■ **Your goal**
In the copy, include all of the listing exactly and none of its pictures.

■ **Source data**
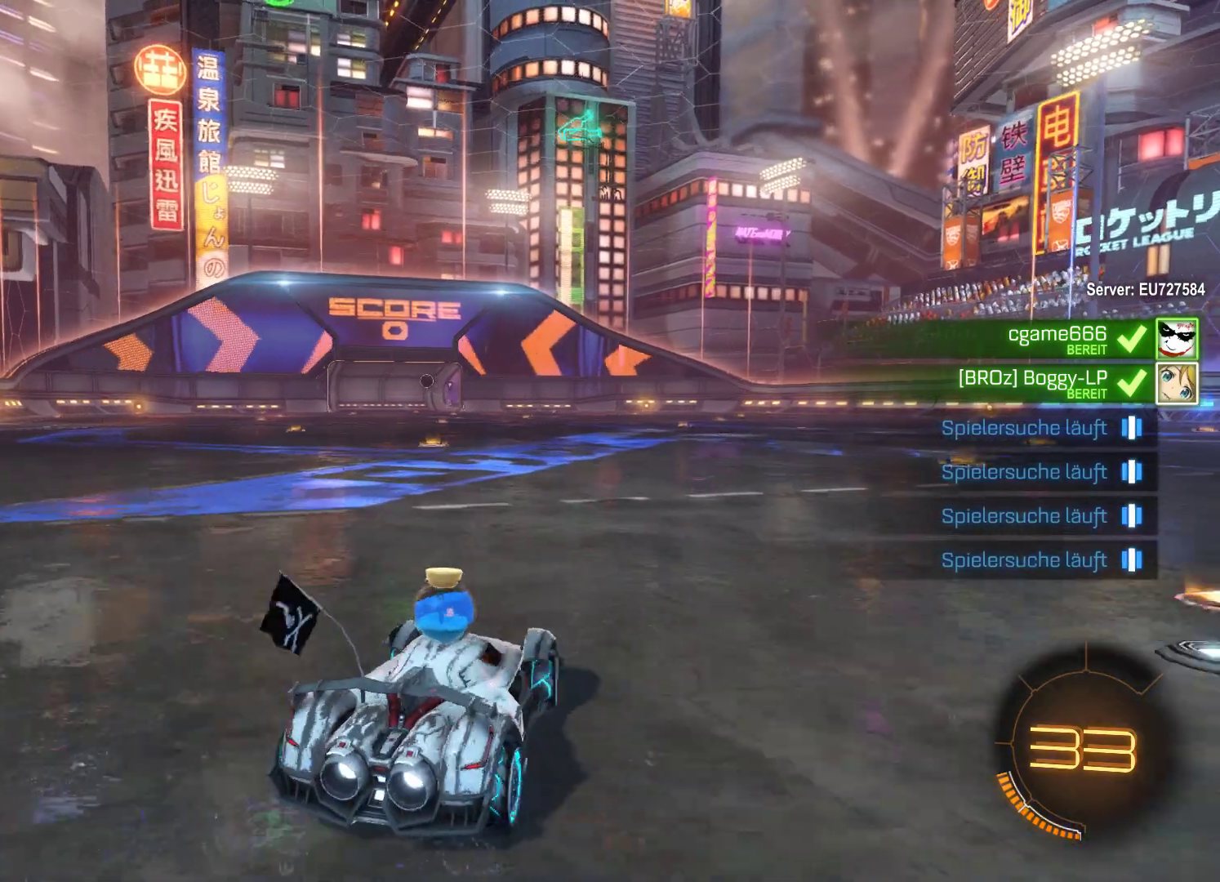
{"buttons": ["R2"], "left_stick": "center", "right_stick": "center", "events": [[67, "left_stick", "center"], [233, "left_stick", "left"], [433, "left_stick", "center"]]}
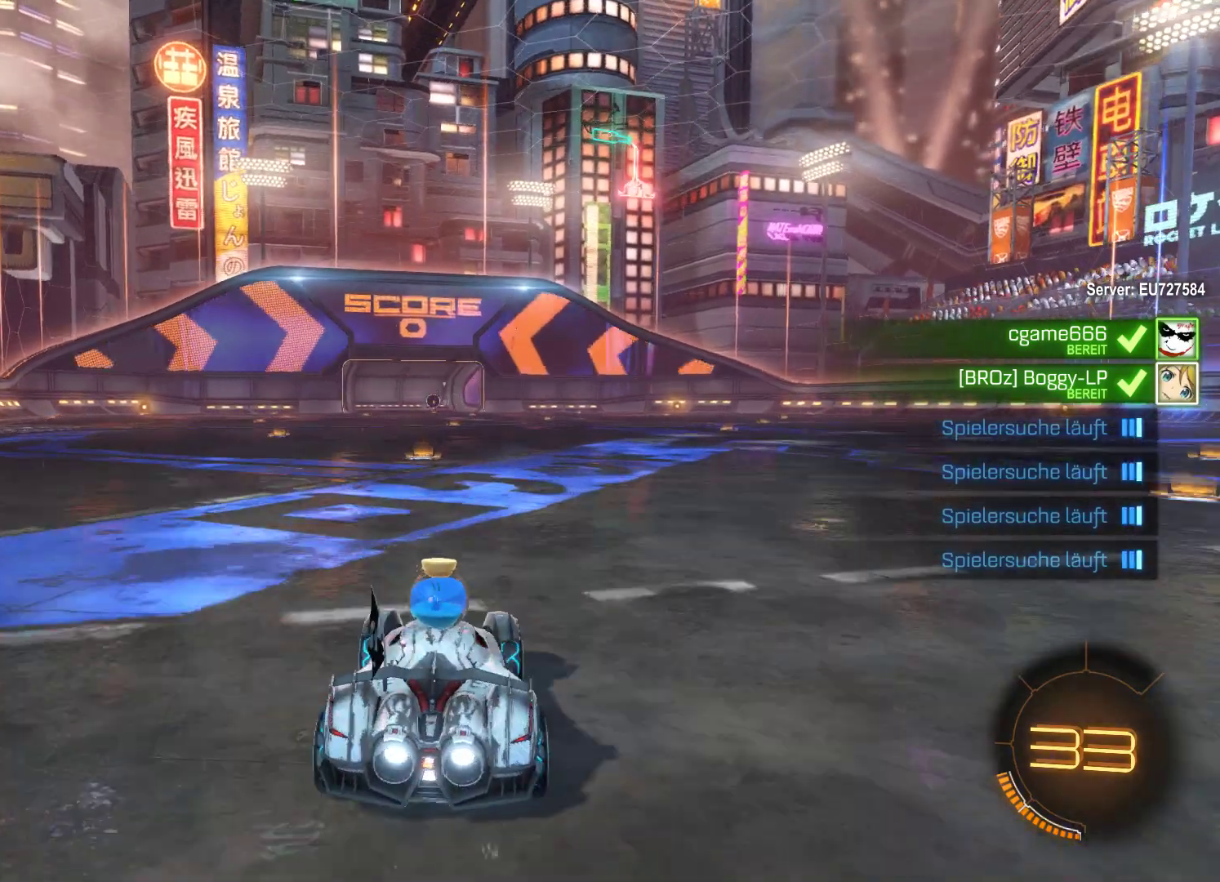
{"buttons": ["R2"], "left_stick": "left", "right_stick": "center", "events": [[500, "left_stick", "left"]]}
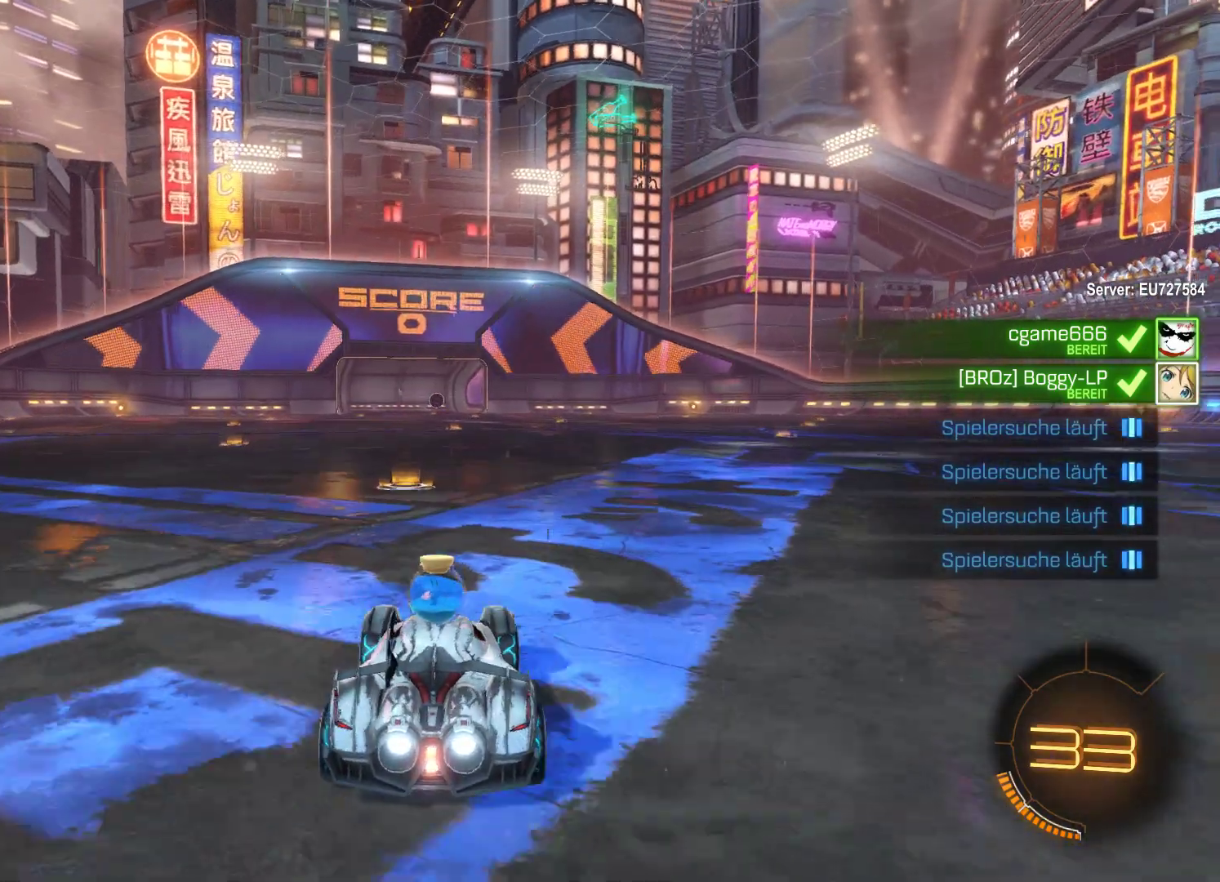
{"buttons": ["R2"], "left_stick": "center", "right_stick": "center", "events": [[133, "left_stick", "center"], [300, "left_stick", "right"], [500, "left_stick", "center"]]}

■ **Solved exercise**
{"buttons": ["R2"], "left_stick": "center", "right_stick": "center", "events": [[67, "left_stick", "center"], [233, "left_stick", "left"], [433, "left_stick", "center"]]}
{"buttons": ["R2"], "left_stick": "left", "right_stick": "center", "events": [[500, "left_stick", "left"]]}
{"buttons": ["R2"], "left_stick": "center", "right_stick": "center", "events": [[133, "left_stick", "center"], [300, "left_stick", "right"], [500, "left_stick", "center"]]}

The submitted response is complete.